Verdant acreage surrounds Jordan’s Pub & Eatery, which serves as a lively rendezvous inside the calm of the Cook County forest preserve. Homemade pub grub and scratch-made thin-crust pizzas comprise the menu alongside 35 beers, 8 of which flow from the bar’s foam-flecked taps. Like the arcade in the basement of the United Nations, the eatery is an arena for friendly competition: Chicago sports and UFC fights flicker on eight high-definition TVs, and darts slice through the lambent glow of a blinking battalion of arcade games. On Tuesday evenings, amateur crooners pour melodies into the microphone of a top-notch karaoke setup. Kaleidoscopic alcohol bombs cycle through watermelon, cherry, and grape flavors throughout the week, providing tiny alternatives to Jordan’s 16 martinis, which evoke such decadent flavors as key-lime pie and creamsicle.
Orland Bowl welcomes guests to hurl balls down 50 tenpin lanes equipped with automatic scoring and cosmic lighting on Friday and Saturday night. The rest of the weekly schedule is filled with open-bowling hours and league opportunities for children, seniors, and adults. Meanwhile, the onsite pro shop equips bowlers with sport necessities, and the pub serves pizza, sandwiches, and drinks to keep growling stomachs from interrupting bowlers mid-fling.
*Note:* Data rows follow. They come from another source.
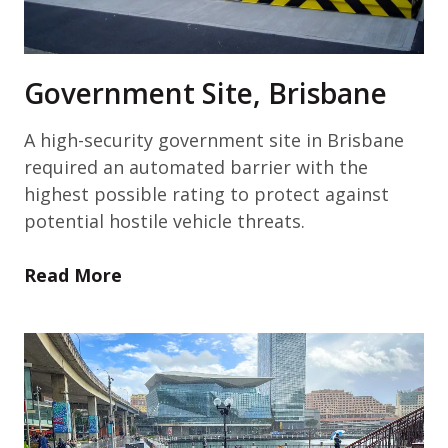
Government Site, Brisbane
A high-security government site in Brisbane
required an automated barrier with the
highest possible rating to protect against
potential hostile vehicle threats.
Read More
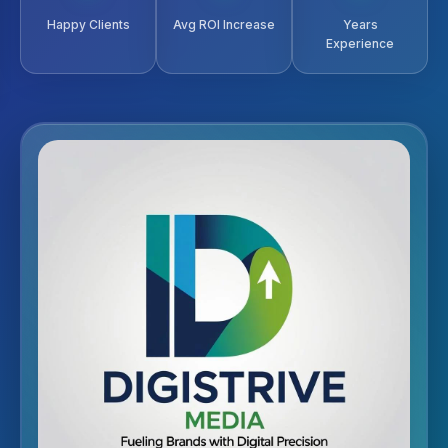
Happy Clients
Avg ROI Increase
Years
Experience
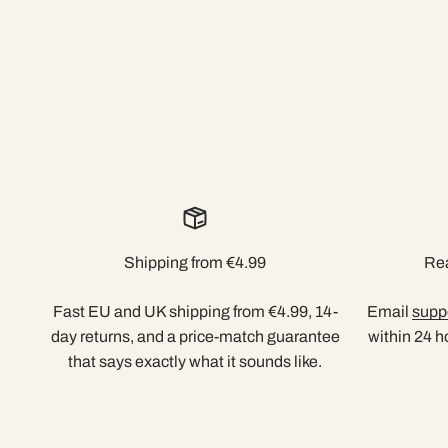
Shipping from €4.99
Rea
Fast EU and UK shipping from €4.99, 14-
Email
supp
day returns, and a price-match guarantee
within 24 h
that says exactly what it sounds like.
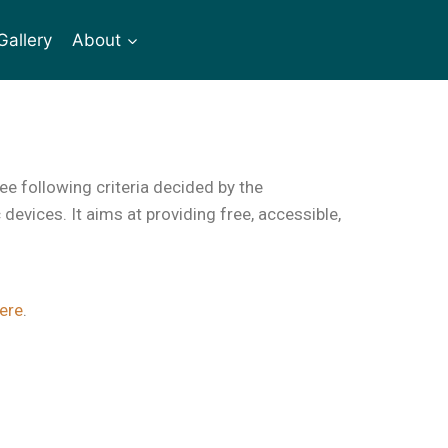
Gallery
About
ee following criteria decided by the
evices. It aims at providing free, accessible,
ere
.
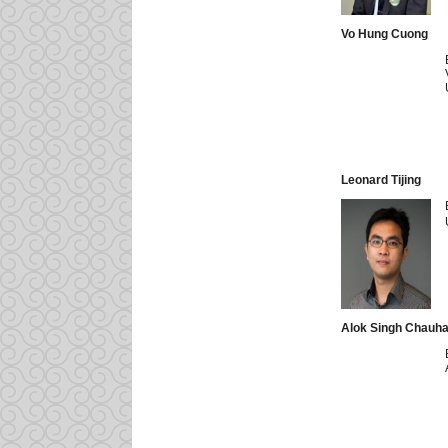
Vo Hung Cuong
Leonard Tijing
Alok Singh Chauh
Rokwelz Bar Meets Grill piles plates with classic pub fare that is well met by pints of varied brews slung in a jovial neighborhood setting. A frosty domestic beer ($3), glass of wine ($5–$7), or spunky mixed drink ($4.50–$7) can cool palates scorched by the punchy, jalapeño-topped Light My Fire burger ($8.99). The brotherly-love-laced beef slices and soft mozzarella cheese of the philly steak Samich ($8.99) presents a sentimental counterpoint to the unblinking new york strip steak ($18.99), a seasoned city dweller that eschews taste-bud small talk in favor of forthright flavor. The chefs at Rokwelz use their uncanny origami skills to flip and spin disparate ingredients into delicious wraps and paninis, such as the ham, cheese, and pesto-strewn Lucky Lefty's panini ($8.99). To cover deafening sounds of satisfied chewing, Rokwelz occasionally hosts live music, and on nice days, guests may elect to be seated outdoors on the large patio.